What is more, algorithms can confuse similar sequences from human tissues and microbes as well as sequences from different microbes.
To train the model, the researchers assembled 833 samples from more than 200 studies with known microbial profiles. When tested on other sample sets with known microbial compositions, PRISM achieved sensitivities and specificities above 90% and outperformed five other methods.
The researchers then applied PRISM to analyze 25 cancer types from nearly 4,400 tumor samples in The Cancer Genome Atlas and the Clinical Proteomic Tumor Analysis Consortium.
The broad picture PRISM uncovered was, in one sense, intuitive.

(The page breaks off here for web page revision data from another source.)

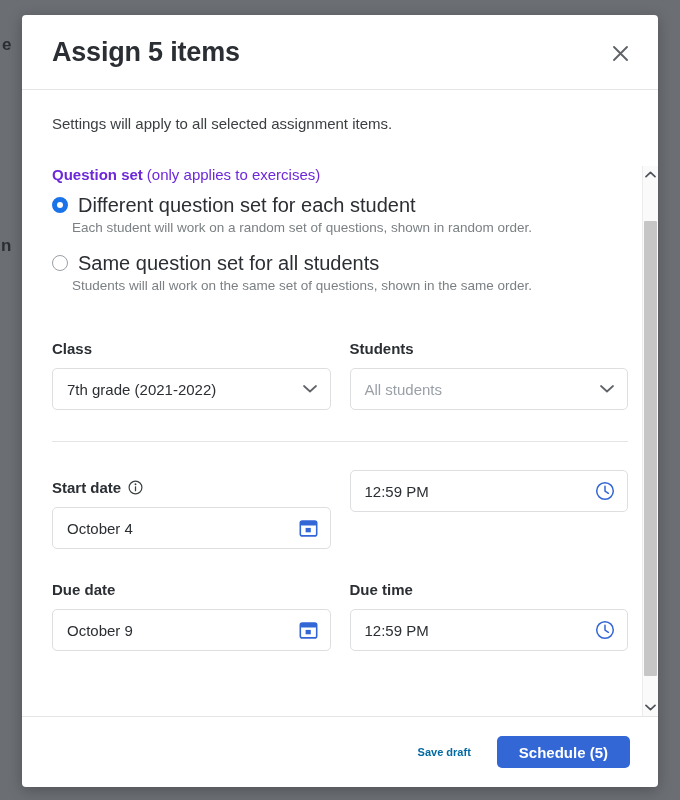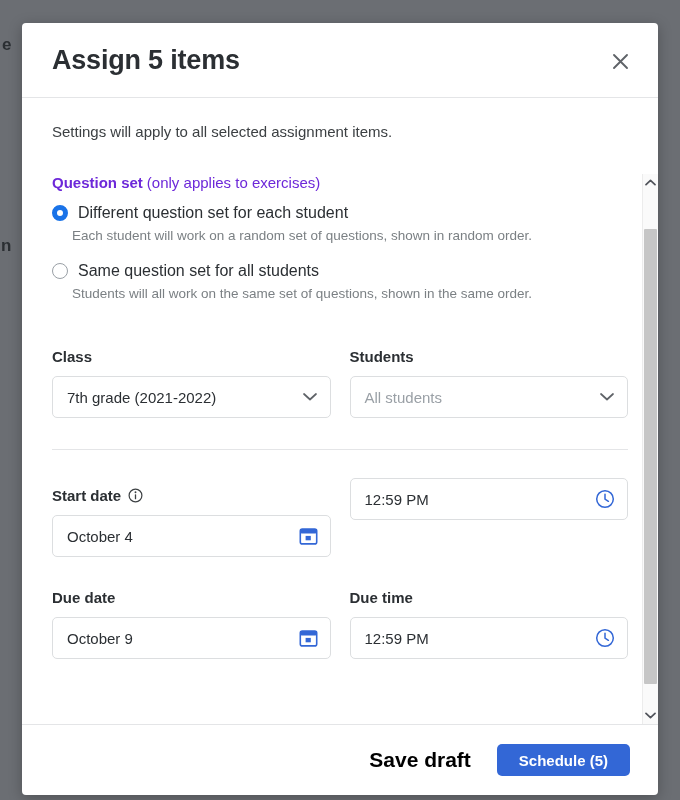--- a/index.html
+++ b/index.html
@@ -33,7 +33,7 @@
   #modal {
     position: absolute;
     left: 22px;
-    top: 23px;
+    top: 15px;
     width: 636px;
     height: 772px;
     background: #ffffff;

Microbial signals were strongest in cancers from microbe-rich tissues such as head and neck cancers, gastrointestinal tumors and cervical cancers. In many other types of cancer, microbial signals were minimal.

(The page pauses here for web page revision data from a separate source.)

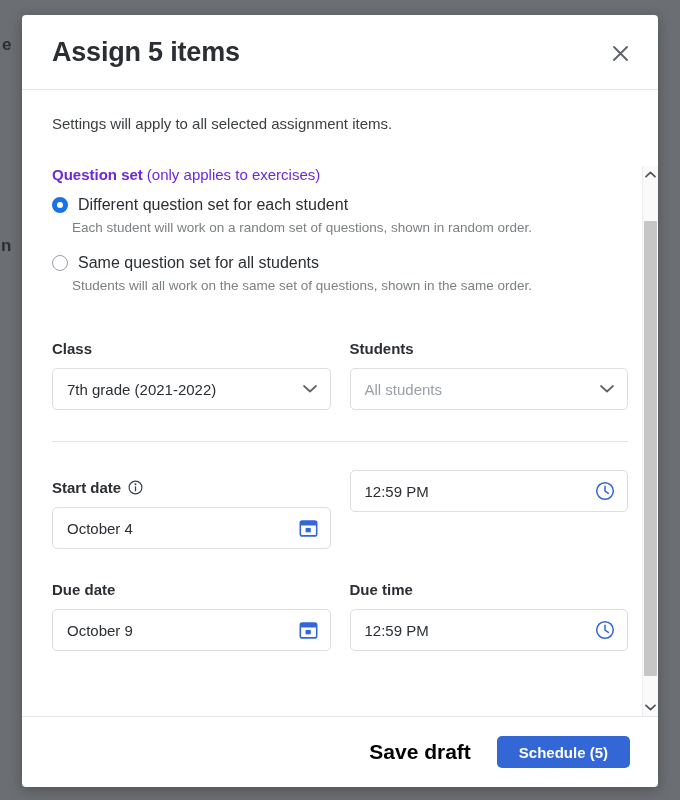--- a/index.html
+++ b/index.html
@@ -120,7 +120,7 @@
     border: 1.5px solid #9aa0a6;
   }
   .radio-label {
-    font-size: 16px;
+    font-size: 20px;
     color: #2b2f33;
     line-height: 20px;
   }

"That's more in line with what you would expect conceptually," said De, adding that internal organs not connected to the external environment are generally thought to have little resident microbiome. "It was very surprising when previous studies found a high abundance of microbes in those tumor types."
PRISM also explained why some tumors falsely appeared microbe-heavy in earlier analyses. Many "detected" microbes outside the mouth, gut and cervix were known to be frequent lab contaminants. In other words, at least some of the apparent "tumor microbiome" in certain cancers may have been a signature of how samples were processed rather than where they came from.
The most detailed example in the study comes from pancreatic cancer, where PRISM classified a subset of tumors as having detectable microbes, including E. coli, which can produce a DNA-damaging toxin called colibactin. Those tumors were associated with shifts in glycoprotein modifications, molecular changes that can alter how proteins behave and how cells interact.
De said the altered glycoproteins clustered in pathways tied to a process that helps build the dense, fibrotic tissue that can prevent drugs and immune cells from penetrating pancreatic tumors. The analysis also found that patients with a greater smoking history tended to have higher microbial abundance in their tumors.
"We are finding a signal in the bacteria that is correlated with a phenotype in the cells," De said. "But we do not always know from this experiment alone whether the microbes are driving the tumor cell phenotype."
Still, by narrowing which signals are most likely to be real, PRISM could help the field focus on fewer, sharper hypotheses.
"By allowing us to look at host-microbe interactions in existing data, we can generate hypotheses about which patients might respond to certain therapies or which microbial metabolites might be druggable targets," Ghaddar said.
The tool is freely available to academic researchers through cloud-based developer platform GitHub, though Rutgers has filed for intellectual property protection for commercial applications. The researchers said the tool can be applied beyond cancer to any genomic sequencing study, particularly for gastrointestinal diseases where the microbiome plays known roles.